On Monday, Google announced Android, a new software platform designed to provide open access to mobile phones for application developers. The company also announced the Open Handset Alliance, a multinational alliance of 34 companies, including several chip makers, handset manufacturers, and mobile operators that will be working together to develop handsets and services that leverage the new software.
The new platform — jargon for the software that will fuel the phone and its various functions — has the support of handset makers like Motorola and Samsung; mobile service providers like Sprint, NTT Docomo and China Telecom; chip makers like Intel and Texas Instruments; and pure Internet players like ebay and Skype.
Google, which lobbied for open access rules for the 700MHz rules, is planning on bidding on some of the spectrum licenses. Even if it doesn’t win any of these licenses, the new Android software could put Google in a prime position to be one of the main suppliers of software to handset makers that could help them comply with the FCC requirement.
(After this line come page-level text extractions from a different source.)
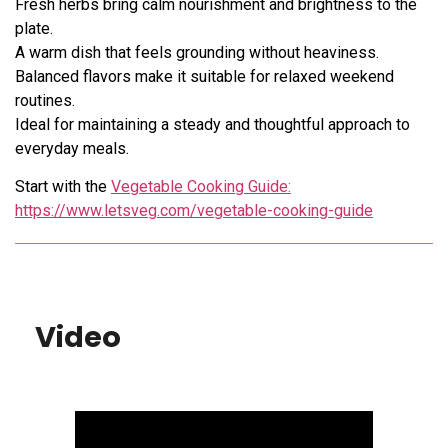
Fresh herbs bring calm nourishment and brightness to the
plate.
A warm dish that feels grounding without heaviness.
Balanced flavors make it suitable for relaxed weekend
routines.
Ideal for maintaining a steady and thoughtful approach to
everyday meals.
Start with the
Vegetable Cooking Guide:
https://www.letsveg.com/vegetable-cooking-guide
Video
“This is a shot that is going to be heard around the world, but it’s just the first shot in what is going to be a very protracted battle in the next frontier of the mobile web,” said analyst Michael Gartenberg, at Jupiter Research.
The aim is to bring the mobile phone model closer to the open model of the Internet, where the owner of a computer can use whatever applications and content they wish without needing permission from the owners of the Internet data lines.